• [DOCUMENT TEXT]:
——————

# Daemon Prince of Tzeentch



## Brovatar (Feb 21, 2012)

Hey guys I would like to intreduse you all to my new project the Daemon Prince of Tzeentch. I plan to do this guy on a scenic base. It will be a temple of Tzeentch which is summoned by the Daemon Lord around him. I want to give the whole model a feeling of Terror. There will be an ultramarine victim of change who approached the Daemon.

http://brovatar.blogspot.com/2012/07/unholy-temple.html



















Cheers,
Brovatar


----------



## Lethiathan (Nov 11, 2011)

Looking good Brovatar! One tip I would use is to change the tile position so the ones in front of him appear to be raising before him, and the ones behind him appear to be falling away! Just my two cents


----------



## Brovatar (Feb 21, 2012)

Got the tails done now time to go crazy on the DP hope to finish this bad boy really fast.

http://brovatar.blogspot.com/2012/07/checker-board-checker-board.html



















Cheers,
Brovatar.


----------



## TattooedGreenMan (Nov 4, 2008)

Nice job. Very Tzeentchy. +rep from me.


----------



## Brovatar (Feb 21, 2012)

Finished hope you like him. He was a really joy for painting. I'm really happy about the whole atmosphere that the model creates. Tzeentchee tzneentchee...
Cmon link: http://www.coolminiornot.com/310904
You can also fin him on eBay but I'm not going to insert the link, don't want to brake the forum rules.

There are more pictures on the blog: http://brovatar.blogspot.com/2012/07/the-third-eye-of-tzeentch-is-open.html























































If you like what i did here you can always follow me on Facebook to receive new updates on my minis.
Cheers,
Brovatar.


----------



## Midge913 (Oct 21, 2010)

nice conversion work and excellent paint job as usual. Wonderful splicing of parts.


----------



## Brovatar (Feb 21, 2012)

A closeup of the Marine.










Cheers,
Brovatar.


----------



## Grins1878 (May 10, 2010)

Loving this! Especially like the faces coming out of the UM's stomach! Great work!


----------

——————

• [RAW DATA]:
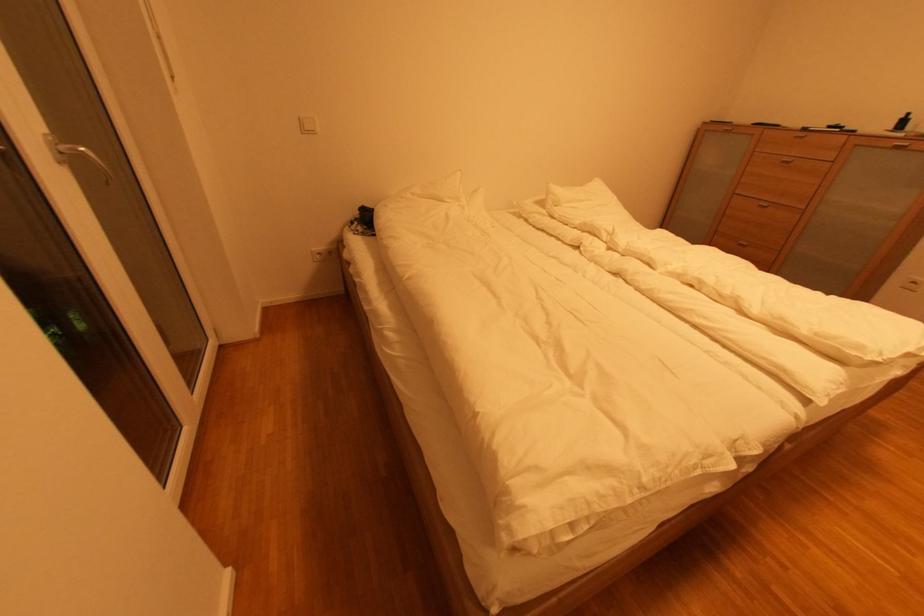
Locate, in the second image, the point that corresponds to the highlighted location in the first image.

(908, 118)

——————

• [ACTIONS TO TAKE]:
1. Do the following statements agree with the Daemon Prince of Tzeentch thread? For each, answer yes or no and quote the deciding words of the thread exactly.
(a) Brovatar plans to build the Daemon Prince on a scenic base.
(b) Lethiathan suggests making all of the tiles appear to be falling away.
(c) Brovatar posts the eBay link for the finished model in the thread.
2. Repeat the part of the Daemon Prince of Tzeentch thread between "## Lethiathan (Nov" and "boy really fast.", inclusive.

• [RESPONSES FOR EACH TASK]:
1.
(a) Yes: "I plan to do this guy on a scenic base."
(b) No: "change the tile position so the ones in front of him appear to be raising before him, and the ones behind him appear to be falling away!"
(c) No: "You can also fin him on eBay but I'm not going to insert the link, don't want to brake the forum rules."

2.
## Lethiathan (Nov 11, 2011)

Looking good Brovatar! One tip I would use is to change the tile position so the ones in front of him appear to be raising before him, and the ones behind him appear to be falling away! Just my two cents


----------



## Brovatar (Feb 21, 2012)

Got the tails done now time to go crazy on the DP hope to finish this bad boy really fast.